Exercise goal | Select all lines holding the word "itself" from the entries that follow.

[Records from a data collection]
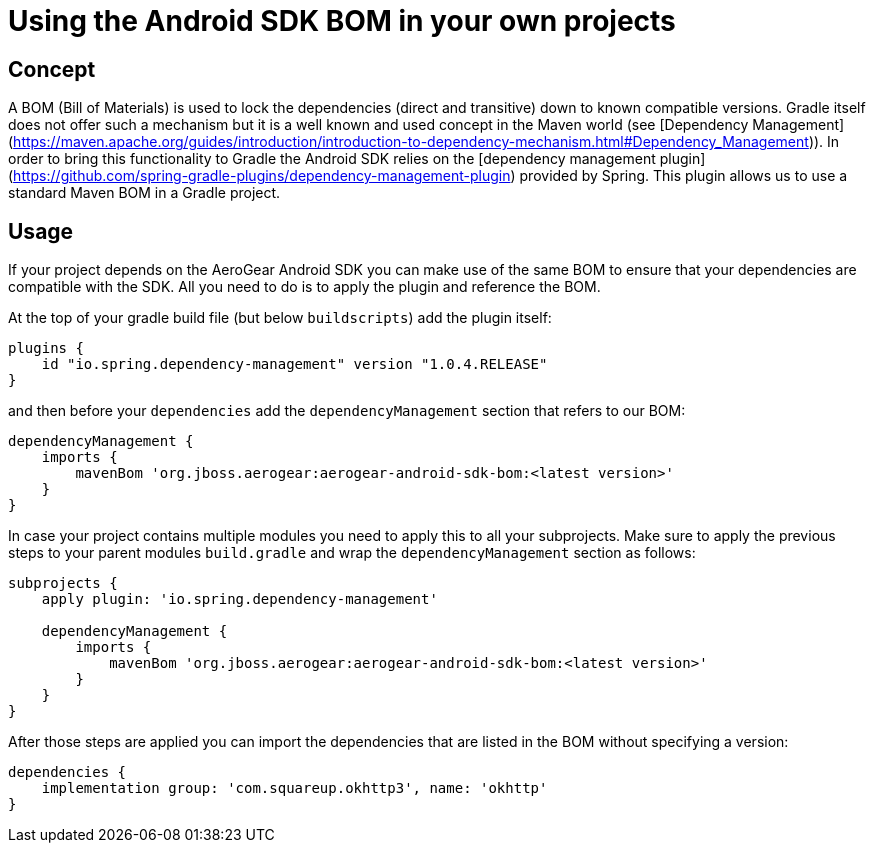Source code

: # Using the Android SDK BOM in your own projects

## Concept

A BOM (Bill of Materials) is used to lock the dependencies (direct and transitive) down to known compatible versions. Gradle itself does not offer such a mechanism but it is a well known and used concept in the Maven world (see [Dependency Management](https://maven.apache.org/guides/introduction/introduction-to-dependency-mechanism.html#Dependency_Management)).
In order to bring this functionality to Gradle the Android SDK relies on the [dependency management plugin](https://github.com/spring-gradle-plugins/dependency-management-plugin) provided by Spring. This plugin allows us to use a standard Maven BOM in a Gradle project.

## Usage

If your project depends on the AeroGear Android SDK you can make use of the same BOM to ensure that your dependencies are compatible with the SDK. All you need to do is to apply the plugin and reference the BOM.

At the top of your gradle build file (but below `buildscripts`) add the plugin itself:

```
plugins {
    id "io.spring.dependency-management" version "1.0.4.RELEASE"
}
```

and then before your `dependencies` add the `dependencyManagement` section that refers to our BOM:

```
dependencyManagement {
    imports {
        mavenBom 'org.jboss.aerogear:aerogear-android-sdk-bom:<latest version>'
    }
}
```

In case your project contains multiple modules you need to apply this to all your subprojects. Make sure to apply the previous steps to your parent modules `build.gradle` and wrap the `dependencyManagement` section as follows:

```
subprojects {
    apply plugin: 'io.spring.dependency-management'

    dependencyManagement {
        imports {
            mavenBom 'org.jboss.aerogear:aerogear-android-sdk-bom:<latest version>'
        }
    }
}
```

After those steps are applied you can import the dependencies that are listed in the BOM without specifying a version:

```
dependencies {
    implementation group: 'com.squareup.okhttp3', name: 'okhttp'
}
```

Solution below |
A BOM (Bill of Materials) is used to lock the dependencies (direct and transitive) down to known compatible versions. Gradle itself does not offer such a mechanism but it is a well known and used concept in the Maven world (see [Dependency Management](https://maven.apache.org/guides/introduction/introduction-to-dependency-mechanism.html#Dependency_Management)).
At the top of your gradle build file (but below `buildscripts`) add the plugin itself:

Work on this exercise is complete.